Crystal Amber's Portfolio

Top 10 holdingsValue per Crystal Amber share on Wednesday, 3 August 2016Percentage of equity held
Hurricane Energy35.7p15.6%
Grainger31.5p3.4%
Pinewood17.8p5.7%
Northgate17.1p3.3%
Leaf Clean Energy14.4p29.9%
STV10.5p7.8%
FairFX7.6p24.9%
Sutton Harbour8.2p29.3%
Restaurant Group7.5p1.1%
Hansard Global5.4p3.3%
Total of top 10 investments155.75p
Other investments13p
Cash0.4p
Total net asset value169.15p

Investments with potential

Moreover, it’s not as if the company’s holdings don’t offer further upside potential either. They clearly do. For instance, Aim-traded clean energy investment company Leaf Clean Energy (LEAF:44p), a company that is undertaking an orderly realisation of its unlisted assets in order to return the capital to shareholders in a tax-efficient manner, was awarded an important court judgement in relation to a $126m (£94.7m) claim against Invenergy Wind LLC, North America's largest independently-owned wind power generation company. That sum is almost double Leaf Clean Energy's own market capitalisation. I outlined the full details of the case in an update a month ago ('Turn over a new leaf', 5 July 2016). Clearly other investors are warming to the potential here as the shares have risen by more than 10 per cent since that article was published. Crystal Amber’s 29.9 per cent stake in Leaf Clean Energy is worth 14.4p a share of its net asset value.

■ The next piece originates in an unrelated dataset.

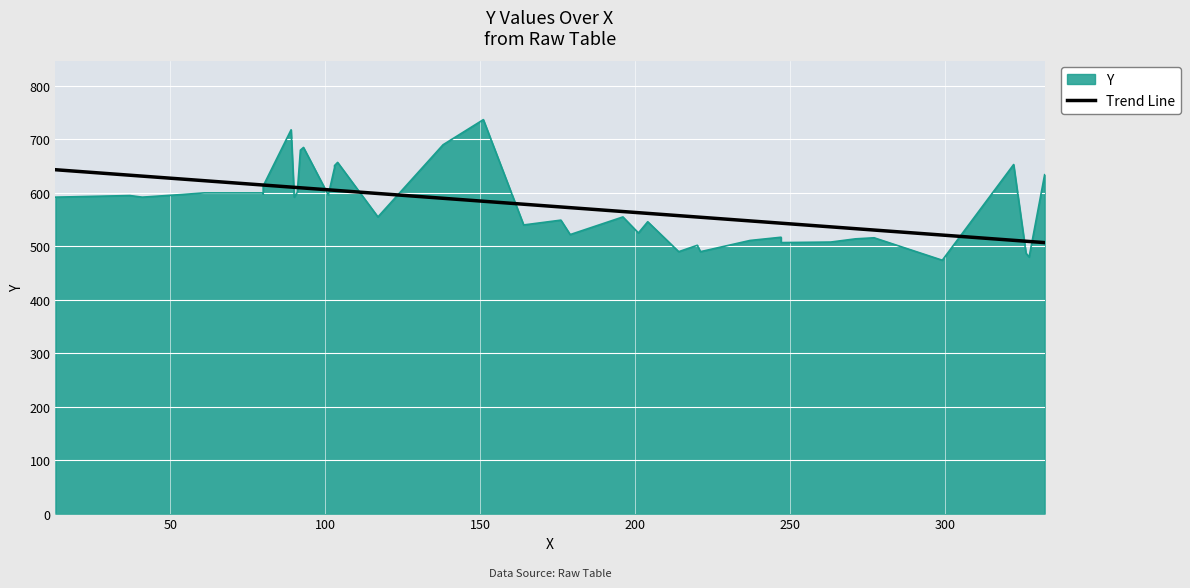

True or false: the data shows 309 at 37.

False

That’s not the only investment with potential as Crystal Amber owns a 29.3 per cent stake in Aim-traded Plymouth marina and property company Sutton Harbour (SUH: 30p). The company issued its full-year results five weeks ago in which it revealed a doubling of pre-tax profits to £1.59m, flat net assets of £40.9m, a sum worth 42.4p per share. The main point here is that the company is in effect 'in play', having appointed Rothschild to undertake a strategic review of options which could include a sale of the company outright. With the shares priced 30 per cent below book value, then there could be significant upside if a bidder emerges.

There is more upside to Crystal Amber’s 5.7 per cent stake in film studio Pinewood (PWS:552p), a company that’s also in play. In fact, Pinewood's board announced last week that having appointed Rothschild in early February to assist with a strategic review of its capital base and structure that it has now reached agreement with Venus Grafton Sarl, an indirect wholly-owned subsidiary of PW Real Estate Fund III, on the terms of a possible cash offer for Pinewood by Venus Grafton. The indicative cash offer of 563p a share is above the current market price and the bidder has already received backing from shareholders controlling 65.76 per cent of Pinewood’s issued share capital. If a formal offer emerges, as seems highly likely, then it would free up around 17.8p a share in cash for Crystal Amber to deploy on further investments.

I would flag up too that there should be decent upside in residential investment landlord Grainger (GRI:219p) which are currently rated on a 23 per cent discount to their last reported EPRA net asset value of 283p. I noted the upside potential at the start of this year ('Stock check, 5 Jan 2016). The company issues a trading update on Thursday, 11 August.

Technicals improving

The upside from the investment portfolio aside, Crystal Amber’s share price appears to have successfully re-tested a support level around 141p coinciding with February’s price lows. Another hefty valuation uplift in the end August monthly net asset value update will be just the catalyst to give a further boost to the share price especially if the board recycles some of the funds from the Pinewood takeover into net asset value accretive share buybacks.

So, having previously included the shares as one of the constituents of my 2015 Bargain Shares portfolio when the price was 149.25p, and last advised holding at 147p when I updated the portfolio (‘How the 2015 Bargain share portfolio fared’, 5 Feb 2016), I now rate them a trading buy on a bid-offer spread of 147p to 148p given the deep discount to net asset value and likelihood of hefty cash returns on some of its holdings. Buy.